Create your future. Shape your world.
The theatre experience is essentially an act of compassion. As artists we must first imagine the experience of another and then be able to inhabit that person’s perspective in such a way that we understand how their experience would impact us. Then, in collaboration with our fellow theatre artists, we create a sacred space that engenders a performance through which the members of our audience can exercise their compassion. At its best, theatre teaches the art of compassion, enabling us all to grow in the understanding of ourselves and to make more responsible choices about how we live – knowing that our choices affect the lives of others. Quality theatre, responsibly produced, can change our world for the better.
Because theatre practitioners are required to have a broad base of multidisciplinary knowledge, the Department of Theatre Arts believes that the strongest and best preparation for a career in theatre is an excellent liberal arts education. The natural sciences provide a structure for understanding how life works; the humanities give us ways to explain our experiences; the social sciences offer a variety of useful paradigms with which we can navigate through diverse societies. The arts give us the opportunity to synthesize those perspectives. Artistic expressions of the human experience are designed such that we can stop time, step back and reflect on what we think we know, what we are feeling, and what may lead us to compassion and understanding. This journey is an adventure that may transform our lives and the lives of others.

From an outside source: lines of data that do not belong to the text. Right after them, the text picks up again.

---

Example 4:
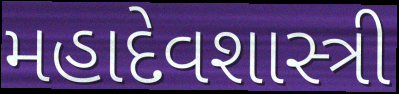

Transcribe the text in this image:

મહાદેવશાસ્ત્રી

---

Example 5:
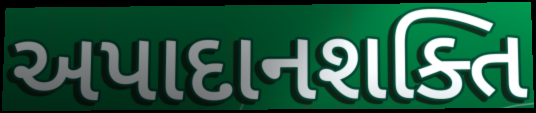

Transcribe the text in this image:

અપાદાનશક્તિ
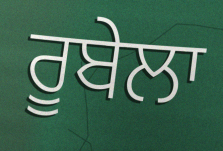
ਰੂਬੇਲਾ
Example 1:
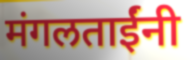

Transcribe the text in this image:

मंगलताईंनी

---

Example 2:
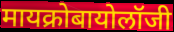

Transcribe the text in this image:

मायक्रोबायोलॉजी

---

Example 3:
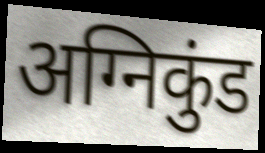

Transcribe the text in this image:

अग्निकुंड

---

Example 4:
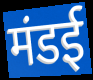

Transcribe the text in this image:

मंडई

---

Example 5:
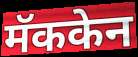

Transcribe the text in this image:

मॅककेन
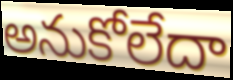
అనుకోలేదా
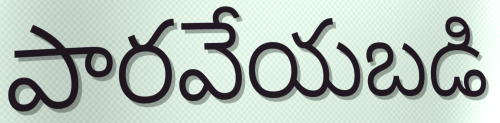
పారవేయబడి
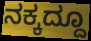
ನಕ್ಕದ್ದೂ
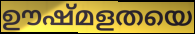
ഊഷ്മളതയെ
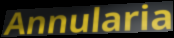
Annularia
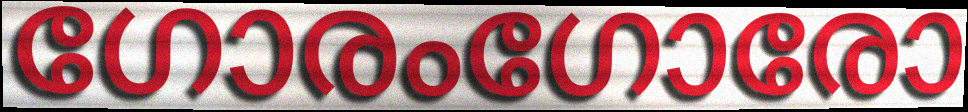
ഗോരംഗോരോ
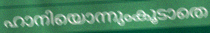
ഹാനിയൊന്നുംകൂടാതെ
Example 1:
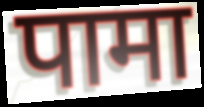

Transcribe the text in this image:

पामा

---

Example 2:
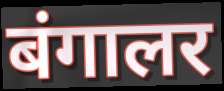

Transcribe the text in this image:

बंगालर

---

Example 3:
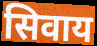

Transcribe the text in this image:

सिवाय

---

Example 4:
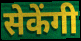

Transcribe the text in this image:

सेकेंगी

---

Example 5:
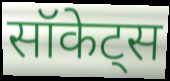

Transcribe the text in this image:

सॉकेट्स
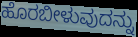
ಹೊರಬೀಳುವುದನ್ನು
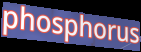
phosphorus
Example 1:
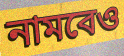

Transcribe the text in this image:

নামবেও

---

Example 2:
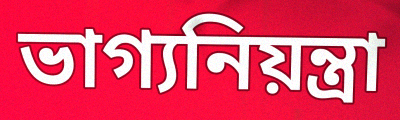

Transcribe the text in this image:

ভাগ্যনিয়ন্ত্রা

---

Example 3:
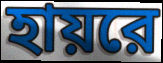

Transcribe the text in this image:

হায়রে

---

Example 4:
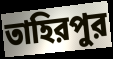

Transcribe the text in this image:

তাহিরপুর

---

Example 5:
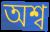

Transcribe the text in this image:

অশ্ব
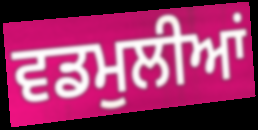
ਵਡਮੁਲੀਆਂ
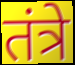
तंत्रे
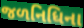
જળનિધિના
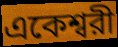
একেশ্বরী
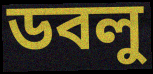
ডবলু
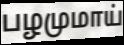
பழமுமாய்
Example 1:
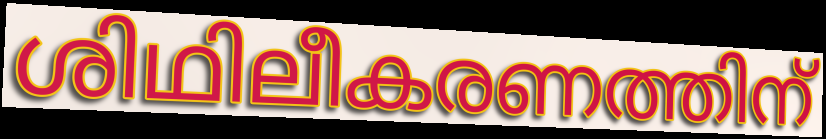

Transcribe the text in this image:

ശിഥിലീകരണത്തിന്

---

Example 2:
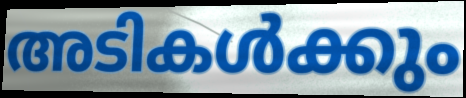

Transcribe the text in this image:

അടികൾക്കും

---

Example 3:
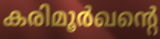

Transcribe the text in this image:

കരിമൂർഖന്റെ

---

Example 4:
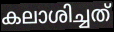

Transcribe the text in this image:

കലാശിച്ചത്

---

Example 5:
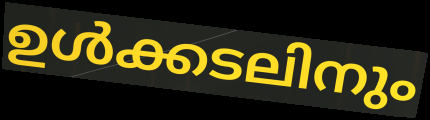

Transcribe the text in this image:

ഉൾക്കടലിനും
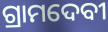
ଗ୍ରାମଦେବୀ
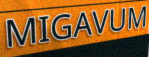
MIGAVUM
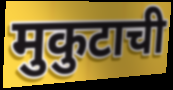
मुकुटाची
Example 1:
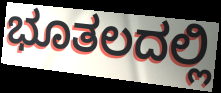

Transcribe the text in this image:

ಭೂತಲದಲ್ಲಿ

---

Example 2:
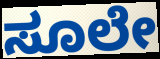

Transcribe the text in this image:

ಸೂಲೇ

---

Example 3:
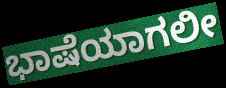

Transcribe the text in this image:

ಭಾಷೆಯಾಗಲೀ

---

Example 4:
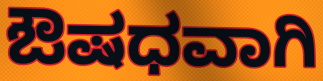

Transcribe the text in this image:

ಔಷಧವಾಗಿ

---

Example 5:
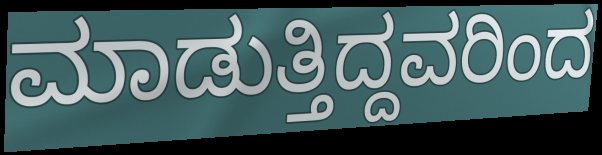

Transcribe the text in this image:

ಮಾಡುತ್ತಿದ್ದವರಿಂದ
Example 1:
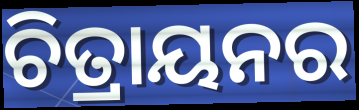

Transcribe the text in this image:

ଚିତ୍ରାୟନର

The Department of Theatre Arts curriculum provides learning opportunities in all major aspects of theatre. Classes range from acting and directing to design and construction to global and historical theatrical practices, organization and processes; each class furthers the development of critical thinking, synthesis of ideas, and clarity of thought and expression. Academic theory is interwoven with practical application through student participation in theatrical productions and in-class projects. Three to eight annual departmental, senior project and student theatre company productions provide opportunities to perform, design, stage manage, direct, produce and take on other leadership roles throughout the year. Guest artists to campus share their work and experience with students in production, workshop, coaching and mentoring situations. Students who take full advantage of the opportunities offered will emerge as theatre artists who impact society through the kinds of theatre they create, the way they work, the stories they bring to light, and the audiences they choose to serve.

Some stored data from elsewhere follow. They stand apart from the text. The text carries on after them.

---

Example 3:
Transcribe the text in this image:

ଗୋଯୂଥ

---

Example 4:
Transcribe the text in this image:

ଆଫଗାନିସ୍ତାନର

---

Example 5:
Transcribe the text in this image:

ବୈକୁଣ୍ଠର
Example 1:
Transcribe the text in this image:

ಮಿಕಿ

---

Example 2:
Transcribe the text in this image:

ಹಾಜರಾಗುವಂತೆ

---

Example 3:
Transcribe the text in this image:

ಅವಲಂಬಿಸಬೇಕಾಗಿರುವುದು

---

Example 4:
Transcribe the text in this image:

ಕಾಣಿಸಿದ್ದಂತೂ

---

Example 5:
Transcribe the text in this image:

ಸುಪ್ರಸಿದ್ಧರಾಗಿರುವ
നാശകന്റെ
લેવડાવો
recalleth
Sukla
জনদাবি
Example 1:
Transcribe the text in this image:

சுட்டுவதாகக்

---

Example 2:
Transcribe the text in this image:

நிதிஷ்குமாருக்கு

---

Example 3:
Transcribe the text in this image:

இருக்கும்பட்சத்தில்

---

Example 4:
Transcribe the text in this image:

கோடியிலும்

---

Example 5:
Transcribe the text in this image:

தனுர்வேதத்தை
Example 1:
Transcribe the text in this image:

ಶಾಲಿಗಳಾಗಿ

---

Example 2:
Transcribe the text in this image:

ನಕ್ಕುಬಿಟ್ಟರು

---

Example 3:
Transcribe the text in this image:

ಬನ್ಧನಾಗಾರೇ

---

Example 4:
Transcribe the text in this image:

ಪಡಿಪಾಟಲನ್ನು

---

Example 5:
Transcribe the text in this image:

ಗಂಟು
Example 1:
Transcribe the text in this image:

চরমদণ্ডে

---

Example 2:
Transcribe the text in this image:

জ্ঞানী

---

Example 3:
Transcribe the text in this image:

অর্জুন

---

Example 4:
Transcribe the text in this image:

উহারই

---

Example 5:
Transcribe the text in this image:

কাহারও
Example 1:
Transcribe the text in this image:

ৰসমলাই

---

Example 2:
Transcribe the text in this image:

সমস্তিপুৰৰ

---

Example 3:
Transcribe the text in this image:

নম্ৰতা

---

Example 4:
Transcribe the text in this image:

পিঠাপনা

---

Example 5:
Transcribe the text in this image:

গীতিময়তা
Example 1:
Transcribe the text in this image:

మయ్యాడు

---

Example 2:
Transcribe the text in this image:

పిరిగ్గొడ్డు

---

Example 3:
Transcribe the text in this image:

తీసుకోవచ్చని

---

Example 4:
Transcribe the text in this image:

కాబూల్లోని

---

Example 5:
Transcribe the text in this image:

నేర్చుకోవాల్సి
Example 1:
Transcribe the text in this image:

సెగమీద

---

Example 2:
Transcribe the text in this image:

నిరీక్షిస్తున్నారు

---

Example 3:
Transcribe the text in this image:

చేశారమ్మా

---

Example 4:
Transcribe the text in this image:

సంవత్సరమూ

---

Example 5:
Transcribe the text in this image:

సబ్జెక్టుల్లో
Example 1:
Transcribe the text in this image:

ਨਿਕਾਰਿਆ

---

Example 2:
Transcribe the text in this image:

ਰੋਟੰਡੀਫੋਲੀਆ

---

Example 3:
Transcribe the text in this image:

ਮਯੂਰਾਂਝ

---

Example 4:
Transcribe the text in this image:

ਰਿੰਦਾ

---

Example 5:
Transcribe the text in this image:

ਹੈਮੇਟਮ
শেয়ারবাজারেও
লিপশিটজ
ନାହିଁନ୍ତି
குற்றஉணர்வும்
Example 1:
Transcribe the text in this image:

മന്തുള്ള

Our venue is the 350-seat Wilkinson Theatre. Its fully equipped scene shop is directly behind the stage, while the Green Room, makeup room for ten actors, men’s and women’s dressing rooms are one floor below. The rehearsal room and classroom on are also on this lower floor.

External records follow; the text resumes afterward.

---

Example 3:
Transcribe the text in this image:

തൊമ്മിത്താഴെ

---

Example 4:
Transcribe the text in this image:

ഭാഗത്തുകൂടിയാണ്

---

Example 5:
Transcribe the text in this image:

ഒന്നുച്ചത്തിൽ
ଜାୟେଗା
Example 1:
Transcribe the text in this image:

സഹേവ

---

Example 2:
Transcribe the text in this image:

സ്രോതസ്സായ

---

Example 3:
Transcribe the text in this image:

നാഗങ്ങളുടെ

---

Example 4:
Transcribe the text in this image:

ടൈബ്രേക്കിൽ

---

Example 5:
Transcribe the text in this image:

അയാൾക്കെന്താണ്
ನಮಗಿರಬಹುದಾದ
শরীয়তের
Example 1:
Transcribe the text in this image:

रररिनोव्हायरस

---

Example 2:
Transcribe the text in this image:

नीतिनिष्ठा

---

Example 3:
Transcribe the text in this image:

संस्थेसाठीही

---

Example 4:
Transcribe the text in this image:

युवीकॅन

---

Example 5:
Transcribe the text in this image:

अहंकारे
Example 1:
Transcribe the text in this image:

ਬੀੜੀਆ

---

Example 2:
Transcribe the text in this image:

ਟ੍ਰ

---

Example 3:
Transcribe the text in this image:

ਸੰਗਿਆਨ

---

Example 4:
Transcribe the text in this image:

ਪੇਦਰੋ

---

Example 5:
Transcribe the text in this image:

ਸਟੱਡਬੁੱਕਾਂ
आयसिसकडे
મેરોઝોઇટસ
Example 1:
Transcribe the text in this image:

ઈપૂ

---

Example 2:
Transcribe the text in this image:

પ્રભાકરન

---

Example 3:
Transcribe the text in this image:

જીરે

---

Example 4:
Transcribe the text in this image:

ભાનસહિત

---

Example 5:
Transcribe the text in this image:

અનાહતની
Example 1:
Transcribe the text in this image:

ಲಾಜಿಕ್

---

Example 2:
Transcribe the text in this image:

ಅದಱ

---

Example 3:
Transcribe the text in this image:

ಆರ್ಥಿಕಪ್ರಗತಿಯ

In the fall of 2014, Earlham will add to our facilities a 50’ by 50’ Studio Theatre in the new Visual and Performing Arts Center. This black box theatre, which may seat between 60 to 100 people depending on the seating configuration, increases our ability to stage smaller productions and to actively explore the dynamics of different actor-audience relationships.
The department each year organizes trips to professional theatre performances, workshops and conferences. When possible, the faculty continues professional work and is often able to extend observation, assistant and networking opportunities to students ready for such opportunities.
Many students choose to enrich their education with off-campus study. The popular Great Lakes College Association's New York Arts Program provides training and internship opportunities while living in New York City for a semester. Students who choose the London Program regularly attend theatrical performances as part of their course of study.
Most Theatre Arts Department graduates have gone in three general directions. Many have pursued graduate degrees in academics, design or performance at top institutions such as Yale University and New York University. Others have joined professional internship programs at the Actors Theatre of Louisville, Steppenwolf Theatre in Chicago or companies in Minneapolis, Seattle, St. Louis and San Francisco. Still other graduates now use the creative, organizational, communication and interpersonal skills they developed through their Theatre Arts studies in occupations ranging from sports broadcasting to business management to the teaching of cognitively impaired middle-school students.
Actor Owiso Odera '96 means to change the way Hollywood tells Africa’s story, and in so doing tell his own. He has appeared in recurring roles in such television series' as "Numb3rs," "Flash Forward," "Three Rivers" and "The Unit."
Dan McCoy '00 finds himself at the top of his profession as a staff writer for “The Daily Show,” hosted by Jon Stewart. It is the first time he has held a full-time job in comedy. But this is not as improbable as it sounds.